## Task instructions:
**a.** Answer these questions about the forum post on the MERGE documentation, one answer per line:
(i) On what date and at what time was the post made?
(ii) What are the titles of the two BOL pages it quotes?
(iii) Which filter does the Caution give as an example of one not to put in the ON clause?
**b.** Write the next part of the forum post about the MERGE documentation, starting after its last sentence.

## Reading text:
-------

Merge documentation misleading?

Question

Post reply

Merge documentation misleading?

John Rees

Mr or Mrs. 500

Points: 571
More actions
October 23, 2013 at 1:24 pm

#395715
I find some statements in the documentation for Merge confusing and potentially misleading, and would like to know if you agree, and if so, what a better description would be.
The two BOL pages and quotes are:
MERGE (Transact-SQL)
ON <merge_search_condition>
Specifies the conditions on which <table_source> is joined with target_table to determine where they match.
:exclamation:Caution
It is important to specify only the columns from the target table that are used for matching purposes. That is, specify columns from the target table that are compared to the corresponding column of the source table. Do not attempt to improve query performance by filtering out rows in the target table in the ON clause, such as by specifying AND NOT target_table.column_x = value. Doing so may return unexpected and incorrect results.
Inserting, Updating, and Deleting Data by Using MERGE
Search Condition Guidelines
The search conditions used to match the source and target rows and the additional search conditions used to filter rows from either the source or target must be specified correctly to ensure that correct results are obtained. We recommend following these guidelines:
Specify only search conditions in the ON <merge_search_condition> clause that determine the criteria for matching data in the source and target tables. That is, specify only columns from the target table that are compared to the corresponding columns of the source table.

-------

## Study material:
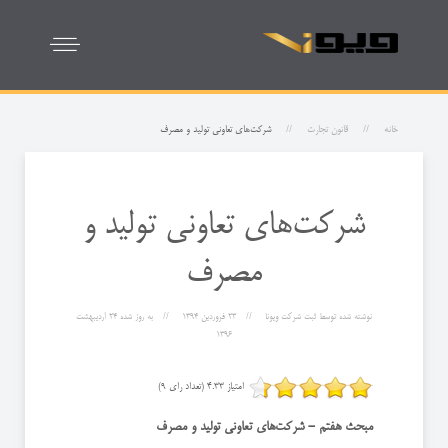
خانه
قانون تجارت
شركت‌های تعاونی تولید و مصرف
شركت‌های تعاونی تولید و
مصرف
نوشته شده توسط
ثبت شرکت ویونا
23 فروردين 1394
به روز شده
24 ارديبهشت
1396
امتیاز 4.33 (تعداد رای 9)
‌مبحث هفتم - ‌شركت‌های تعاونی تولید و مصرف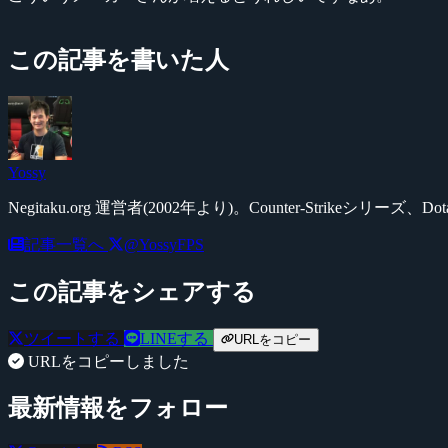
この記事を書いた人
Yossy
Negitaku.org 運営者(2002年より)。Counter-Str
記事一覧へ
@YossyFPS
この記事をシェアする
ツイートする
LINEする
URLをコピー
URLをコピーしました
最新情報をフォロー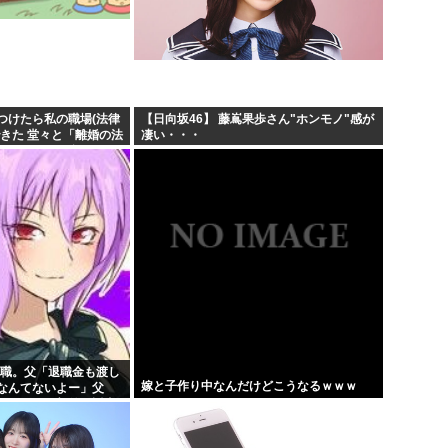
つけたら私の職場(法律
【日向坂46】 藤嶌果歩さん"ホンモノ"感が
きた 堂々と「離婚の法
凄い・・・
めでこちらに参りまし
..
退職。父「退職金も渡し
嫁と子作り中なんだけどこうなるｗｗｗ
なんてないよー」父
！？」→予想外の返事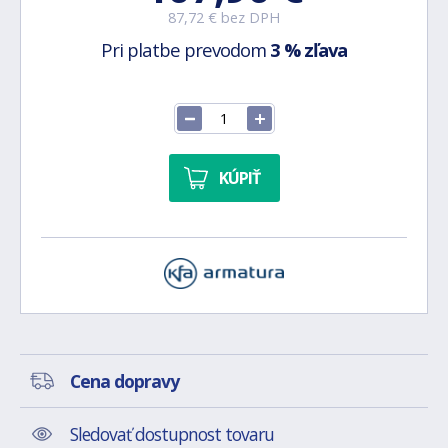
87,72 € bez DPH
Pri platbe prevodom
3 % zľava
KÚPIŤ
Cena dopravy
Sledovať dostupnost tovaru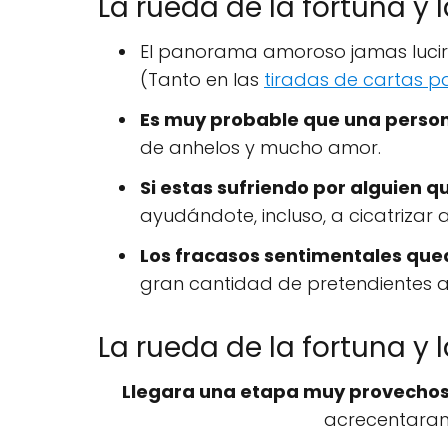
La rueda de la fortuna y l
El panorama amoroso jamas luci
(Tanto en las
tiradas de cartas p
Es muy probable que una person
de anhelos y mucho amor.
Si estas sufriendo por alguien q
ayudándote, incluso, a cicatrizar 
Los fracasos sentimentales qu
gran cantidad de pretendientes a 
La rueda de la fortuna y l
Llegara una etapa muy provechos
acrecentaran 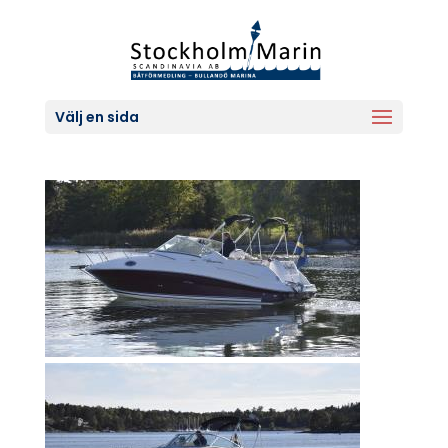
Välj en sida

-------

## Answers given:
**a.**
(i) October 23, 2013 at 1:24 pm
(ii) "MERGE (Transact-SQL)" and "Inserting, Updating, and Deleting Data by Using MERGE"
(iii) AND NOT target_table.column_x = value

**b.**
Do not include comparisons to other values such as a constant.
It seems to me that the bolded statements above (my emphasis) imply that something "unexpected" or "incorrect" may happen if these suggestions are not followed. It reminds me of the caveats about using joins in UPDATE statements which can produce undefined results.
However, the examples I've seen don't back up this superstition, and I'd be really grateful if someone could show me an example of something actually unexpected.
Of course, to be unexpected, I have to define what I expect, so here goes:
Assuming the statement is
MERGE Target AS T
USING Source AS S
ON <merge_search_condition>
WHEN MATCHED
THEN UPDATE SET T.name = S.name
WHEN NOT MATCHED BY SOURCE
THEN DELETE
WHEN NOT MATCHED BY TARGET
THEN INSERT(name) VALUES(S.name)
then I expect all the following rules will be executed
For every row of T that has one row of S where <merge_search_condition> is TRUE then execute UPDATE.
For every row of T that has more than one row of S where <merge_search_condition> is TRUE then return ERROR.
For every row of T that has zero rows of S where <merge_search_condition> is TRUE then execute DELETE.
For every row of S that has zero rows of T where <merge_search_condition> is TRUE then execute INSERT
As far as I can see, it doesn't matter what kind of condition is in <merge_search_condition>. Whether it is simply primary key comparisons, or comparisons with a constant (warned against in the BOL quote), or any other kind of condition, I don't see why the result should be "unexpected". It seems that the meanings of WHEN MATCHED, WHEN NOT MATCHED BY TARGET, and WHEN NOT MATCHED BY SOURCE are quite well defined (assuming I have my logic above correct).
Now, of course if a developer puts in the condition: ON T.id = S.id AND S.name = 'john'
then I understand that the delete will essentially be
DELETE FROM T WHERE NOT EXISTS (SELECT * FROM S WHERE T.id = S.id and S.name = 'john')
This may not be what they wanted, but surely it is exactly what is expected.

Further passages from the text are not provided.